What is needed :: Search the entries for the word "Right" and report each line that has it.

[Limb landmark coordinates]

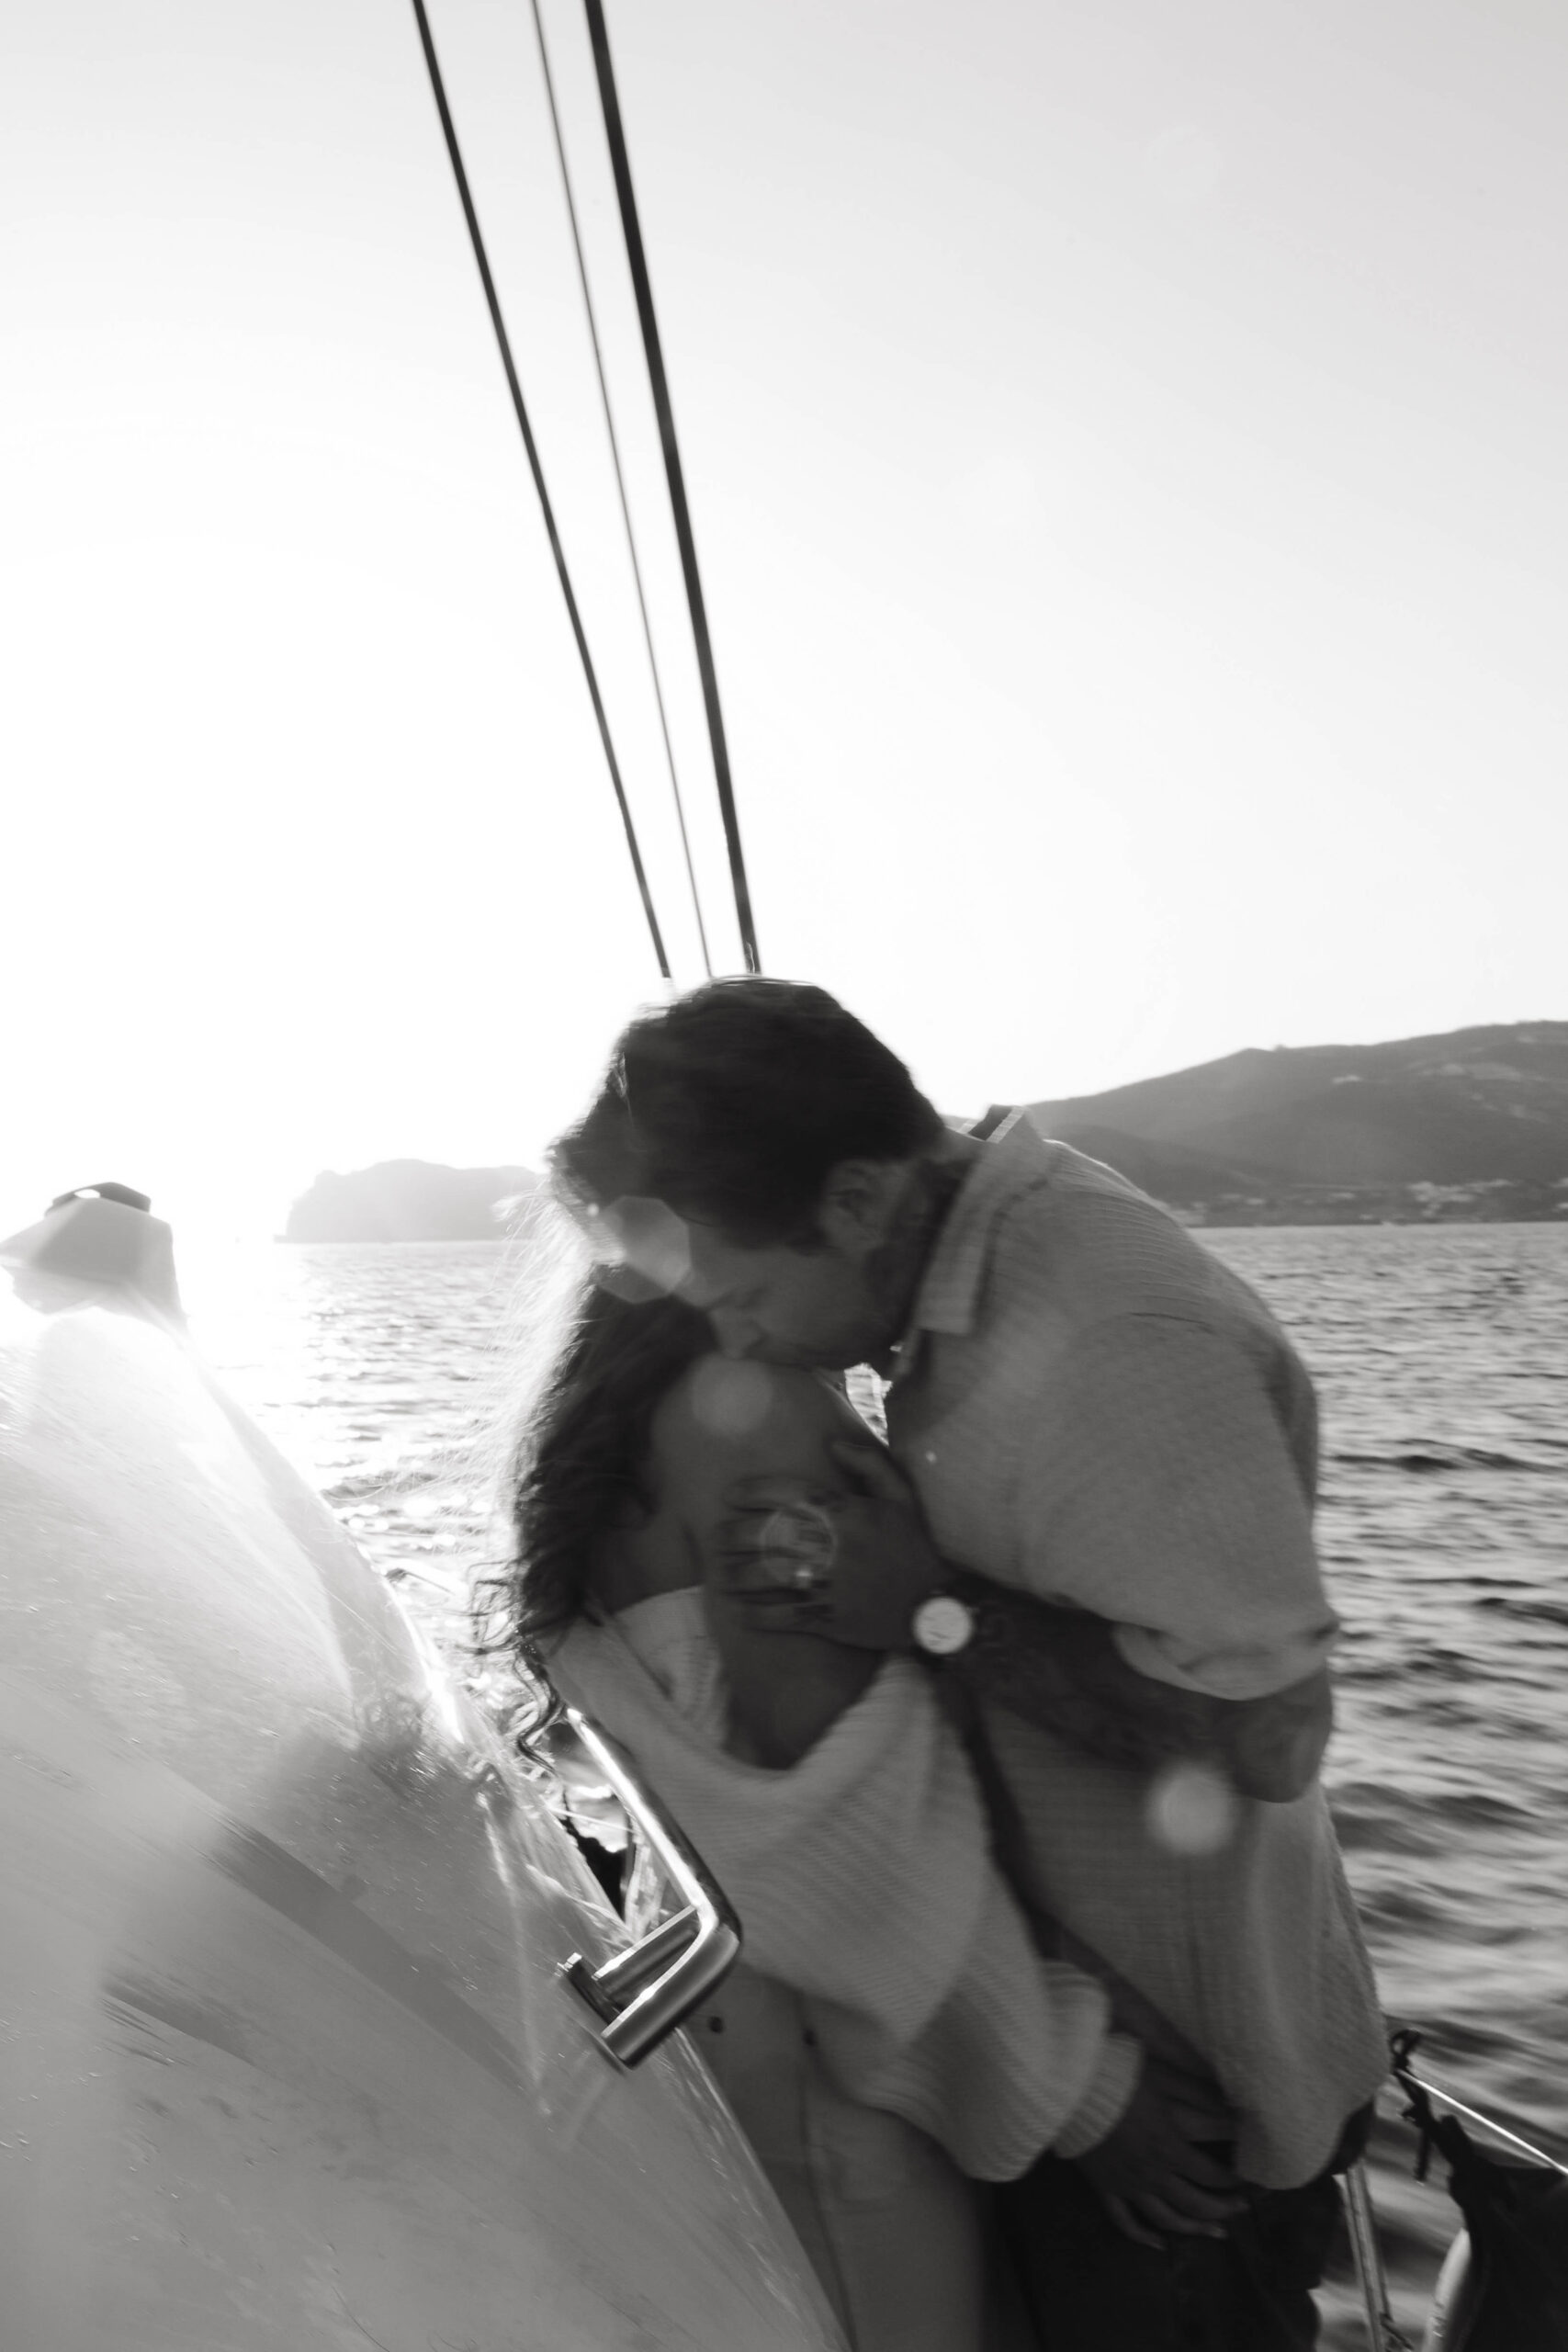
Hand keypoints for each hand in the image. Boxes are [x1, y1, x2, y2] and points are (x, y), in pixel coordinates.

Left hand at [713, 1440, 944, 1650]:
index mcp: (843, 1512)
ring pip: (764, 1577)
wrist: (940, 1602)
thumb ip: (868, 1463)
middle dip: (732, 1535)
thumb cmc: (919, 1544)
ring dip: (736, 1575)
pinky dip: (755, 1614)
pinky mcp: (827, 1619)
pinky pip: (779, 1616)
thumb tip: (832, 1443)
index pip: (784, 1494)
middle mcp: (828, 1546)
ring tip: (723, 1574)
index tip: (730, 1495)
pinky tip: (740, 1611)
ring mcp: (824, 1584)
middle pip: (764, 1535)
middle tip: (716, 1536)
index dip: (751, 1492)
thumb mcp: (902, 1495)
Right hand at [1077, 2057, 1247, 2243]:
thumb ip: (1201, 2094)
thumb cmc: (1121, 2076)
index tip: (1249, 2179)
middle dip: (1224, 2208)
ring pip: (1167, 2220)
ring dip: (1195, 2229)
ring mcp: (1129, 2186)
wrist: (1073, 2087)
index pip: (1212, 2174)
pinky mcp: (1106, 2188)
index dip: (1234, 2180)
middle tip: (1241, 2208)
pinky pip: (1125, 2222)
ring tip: (1216, 2232)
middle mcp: (1153, 2174)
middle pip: (1196, 2203)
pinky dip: (1143, 2237)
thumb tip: (1234, 2106)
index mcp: (1170, 2147)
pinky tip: (1160, 2245)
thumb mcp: (1166, 2078)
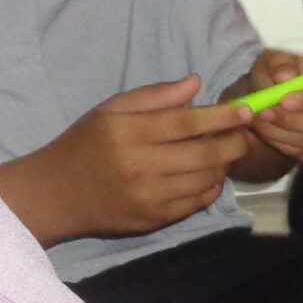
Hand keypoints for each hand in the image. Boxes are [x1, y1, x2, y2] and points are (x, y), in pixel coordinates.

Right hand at [0, 76, 251, 245]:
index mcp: (127, 132)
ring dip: (224, 165)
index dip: (221, 117)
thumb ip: (154, 96)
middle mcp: (140, 166)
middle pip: (204, 155)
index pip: (186, 123)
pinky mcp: (154, 220)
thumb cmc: (85, 144)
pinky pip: (197, 202)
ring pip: (205, 180)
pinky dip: (211, 187)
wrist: (56, 193)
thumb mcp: (110, 110)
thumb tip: (196, 83)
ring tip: (227, 152)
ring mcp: (148, 197)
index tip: (245, 111)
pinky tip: (210, 175)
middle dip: (234, 143)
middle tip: (245, 134)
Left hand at [240, 50, 302, 169]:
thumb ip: (280, 63)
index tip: (284, 100)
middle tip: (266, 114)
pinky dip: (286, 146)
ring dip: (285, 134)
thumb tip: (284, 77)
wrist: (278, 93)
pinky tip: (271, 131)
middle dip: (296, 121)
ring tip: (260, 120)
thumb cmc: (283, 70)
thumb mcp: (276, 57)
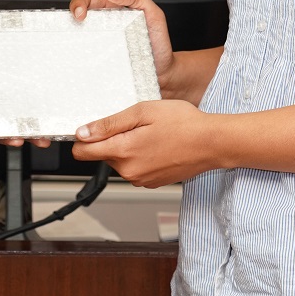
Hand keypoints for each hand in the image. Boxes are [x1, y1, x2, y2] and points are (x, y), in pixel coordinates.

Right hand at [70, 0, 173, 81]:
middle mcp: (100, 25)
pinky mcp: (97, 62)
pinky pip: (82, 58)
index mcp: (110, 10)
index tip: (82, 12)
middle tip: (78, 19)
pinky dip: (77, 57)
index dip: (80, 1)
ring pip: (74, 35)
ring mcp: (97, 44)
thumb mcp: (153, 13)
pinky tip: (81, 60)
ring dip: (70, 34)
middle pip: (76, 12)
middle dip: (73, 10)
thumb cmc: (156, 41)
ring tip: (75, 39)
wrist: (162, 71)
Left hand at [71, 100, 211, 187]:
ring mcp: (141, 180)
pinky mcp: (151, 182)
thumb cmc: (182, 123)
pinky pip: (135, 168)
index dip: (83, 137)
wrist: (212, 143)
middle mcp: (129, 171)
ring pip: (119, 161)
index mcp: (123, 151)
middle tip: (136, 124)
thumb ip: (109, 124)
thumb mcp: (142, 112)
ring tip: (150, 133)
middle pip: (102, 155)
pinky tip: (157, 144)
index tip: (91, 127)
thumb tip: (82, 133)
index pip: (82, 152)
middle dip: (112, 139)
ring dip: (127, 147)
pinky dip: (140, 156)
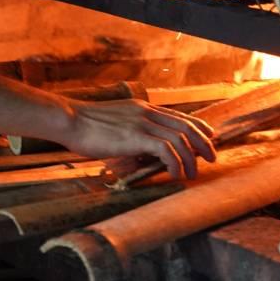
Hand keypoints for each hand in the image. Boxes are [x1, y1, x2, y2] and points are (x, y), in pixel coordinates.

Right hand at [62, 99, 216, 178]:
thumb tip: (138, 151)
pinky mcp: (136, 136)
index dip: (197, 126)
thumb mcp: (112, 123)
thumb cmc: (83, 125)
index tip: (208, 136)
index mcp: (141, 108)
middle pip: (186, 125)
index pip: (178, 115)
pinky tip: (174, 173)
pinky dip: (175, 162)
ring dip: (191, 157)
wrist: (69, 119)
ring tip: (192, 173)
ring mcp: (141, 123)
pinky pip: (166, 149)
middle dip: (203, 143)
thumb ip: (129, 132)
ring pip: (180, 138)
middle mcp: (145, 112)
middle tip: (210, 158)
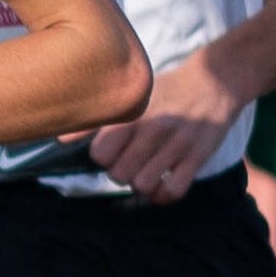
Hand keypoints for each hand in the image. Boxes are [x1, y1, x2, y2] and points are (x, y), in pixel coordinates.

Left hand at [88, 41, 240, 200]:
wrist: (216, 81)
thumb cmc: (167, 92)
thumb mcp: (133, 99)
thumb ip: (98, 120)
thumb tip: (60, 139)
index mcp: (133, 115)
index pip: (100, 153)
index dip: (102, 157)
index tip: (111, 151)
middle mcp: (154, 129)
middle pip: (118, 174)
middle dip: (120, 173)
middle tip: (130, 163)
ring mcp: (177, 145)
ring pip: (143, 185)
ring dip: (141, 184)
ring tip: (146, 172)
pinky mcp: (199, 157)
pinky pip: (174, 191)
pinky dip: (164, 195)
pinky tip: (163, 184)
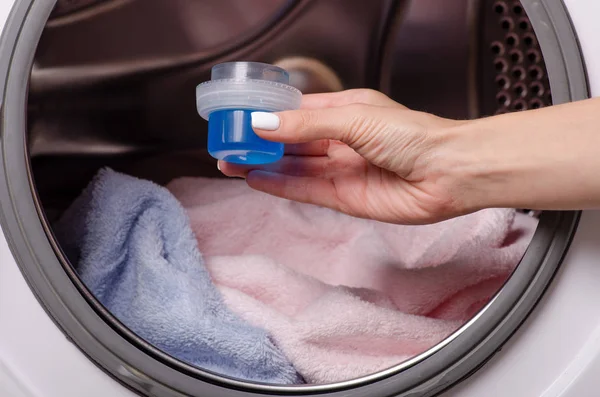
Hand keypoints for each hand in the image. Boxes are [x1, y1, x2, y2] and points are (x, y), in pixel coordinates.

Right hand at [218, 89, 466, 224]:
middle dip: (259, 144)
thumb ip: (308, 124)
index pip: (296, 112)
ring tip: (231, 163)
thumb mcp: (354, 118)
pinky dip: (280, 185)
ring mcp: (341, 170)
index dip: (267, 116)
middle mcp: (340, 141)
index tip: (239, 118)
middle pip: (290, 142)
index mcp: (345, 111)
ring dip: (263, 165)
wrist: (449, 172)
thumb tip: (264, 123)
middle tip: (228, 146)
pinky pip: (305, 190)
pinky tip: (257, 180)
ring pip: (293, 166)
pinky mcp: (344, 198)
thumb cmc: (414, 136)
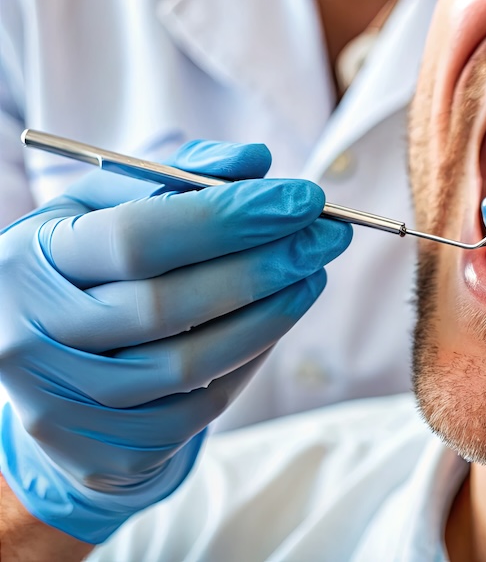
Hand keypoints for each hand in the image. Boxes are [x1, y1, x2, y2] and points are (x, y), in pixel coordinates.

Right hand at [0, 141, 351, 542]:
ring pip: (191, 364)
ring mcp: (63, 405)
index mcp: (27, 263)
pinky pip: (199, 409)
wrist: (45, 373)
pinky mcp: (102, 453)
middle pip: (167, 306)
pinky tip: (274, 322)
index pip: (137, 238)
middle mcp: (32, 339)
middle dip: (263, 266)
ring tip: (311, 276)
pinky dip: (247, 361)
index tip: (304, 199)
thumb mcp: (103, 213)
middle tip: (327, 237)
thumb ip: (172, 180)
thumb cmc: (86, 274)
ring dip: (269, 315)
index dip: (229, 217)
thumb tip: (253, 162)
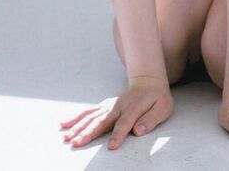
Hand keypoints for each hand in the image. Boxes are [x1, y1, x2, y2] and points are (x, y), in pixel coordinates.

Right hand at [59, 78, 173, 149]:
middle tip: (76, 143)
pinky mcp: (104, 106)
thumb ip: (151, 119)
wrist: (148, 81)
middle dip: (89, 133)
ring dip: (78, 127)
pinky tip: (65, 124)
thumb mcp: (163, 107)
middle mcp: (118, 106)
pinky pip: (89, 112)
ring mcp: (109, 105)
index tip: (112, 147)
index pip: (125, 123)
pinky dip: (76, 118)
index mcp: (134, 108)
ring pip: (92, 116)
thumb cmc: (157, 97)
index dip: (119, 134)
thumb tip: (139, 130)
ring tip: (67, 137)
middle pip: (102, 121)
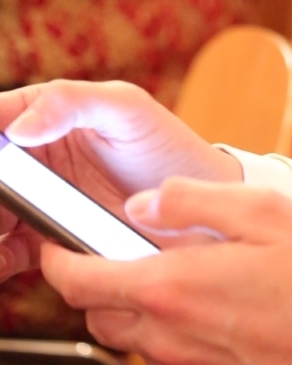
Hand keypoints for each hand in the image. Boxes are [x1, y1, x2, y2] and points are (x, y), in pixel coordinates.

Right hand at [0, 80, 242, 276]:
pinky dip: (0, 260)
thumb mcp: (126, 108)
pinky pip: (9, 252)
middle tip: (3, 206)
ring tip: (1, 237)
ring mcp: (40, 202)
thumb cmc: (165, 144)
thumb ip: (71, 103)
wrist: (199, 206)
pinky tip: (4, 262)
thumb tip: (18, 127)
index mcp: (48, 115)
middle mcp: (36, 159)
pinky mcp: (49, 240)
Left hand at [42, 178, 291, 364]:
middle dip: (103, 283)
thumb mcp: (261, 211)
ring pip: (138, 340)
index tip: (59, 246)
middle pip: (101, 314)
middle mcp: (169, 337)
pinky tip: (221, 315)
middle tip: (137, 255)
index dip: (59, 260)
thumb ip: (192, 200)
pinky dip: (179, 337)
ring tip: (194, 281)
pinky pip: (173, 364)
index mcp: (172, 287)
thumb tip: (142, 203)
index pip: (80, 281)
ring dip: (146, 310)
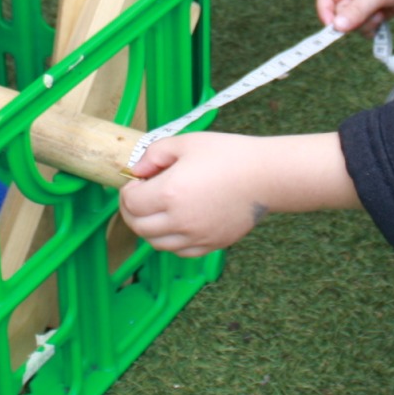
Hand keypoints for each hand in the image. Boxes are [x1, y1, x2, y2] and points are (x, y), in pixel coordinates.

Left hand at [120, 133, 274, 257]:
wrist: (266, 176)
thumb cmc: (229, 155)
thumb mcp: (187, 143)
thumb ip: (155, 154)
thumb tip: (138, 170)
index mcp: (169, 193)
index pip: (131, 203)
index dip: (127, 192)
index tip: (136, 182)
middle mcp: (179, 220)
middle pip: (138, 227)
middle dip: (131, 211)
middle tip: (138, 197)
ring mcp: (195, 237)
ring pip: (156, 243)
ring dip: (148, 228)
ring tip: (156, 210)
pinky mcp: (211, 245)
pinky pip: (179, 251)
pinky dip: (170, 241)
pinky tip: (177, 223)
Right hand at [316, 0, 393, 33]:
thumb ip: (355, 11)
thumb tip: (336, 28)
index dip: (325, 11)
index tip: (333, 27)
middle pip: (339, 12)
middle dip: (352, 19)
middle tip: (368, 16)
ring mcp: (366, 0)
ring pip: (353, 22)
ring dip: (364, 24)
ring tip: (380, 14)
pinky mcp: (378, 10)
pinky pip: (366, 25)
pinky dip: (372, 28)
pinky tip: (383, 21)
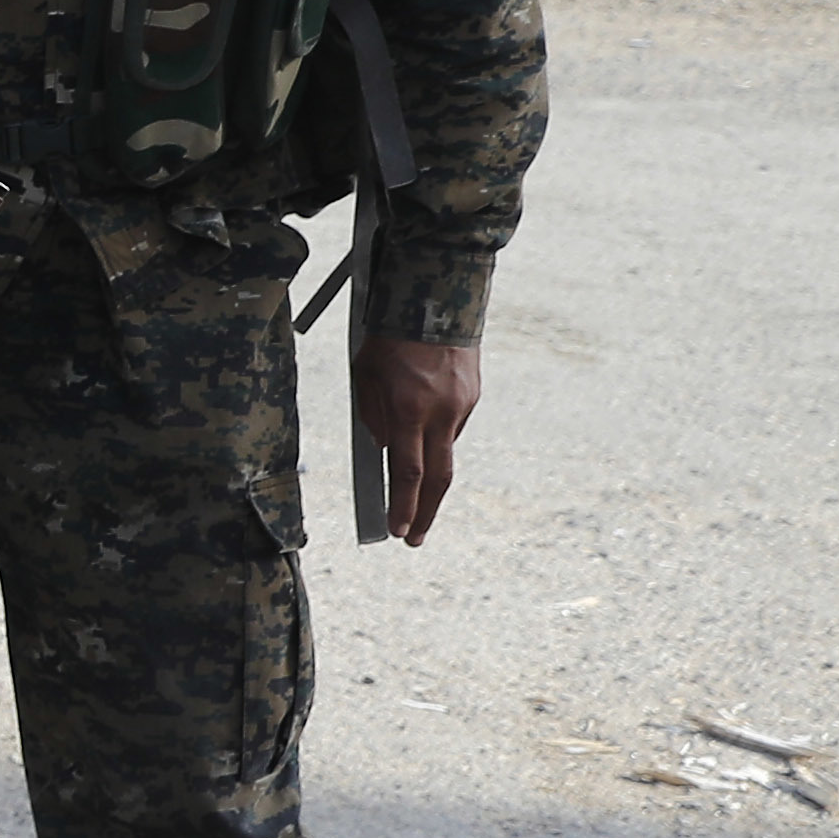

Result of the exercise ::
Right hand at [1077, 2057, 1247, 2243]:
Right hand at [0, 76, 251, 245]:
Right hand at [70, 0, 173, 81]:
Right hand at [62, 99, 216, 178]:
Right hand at [218, 89, 466, 224]:
Right hand at [0, 141, 351, 542]:
Right hand at [59, 78, 173, 149]:
Right hand at [0, 80, 242, 276]:
Right hand at [316, 0, 393, 33]:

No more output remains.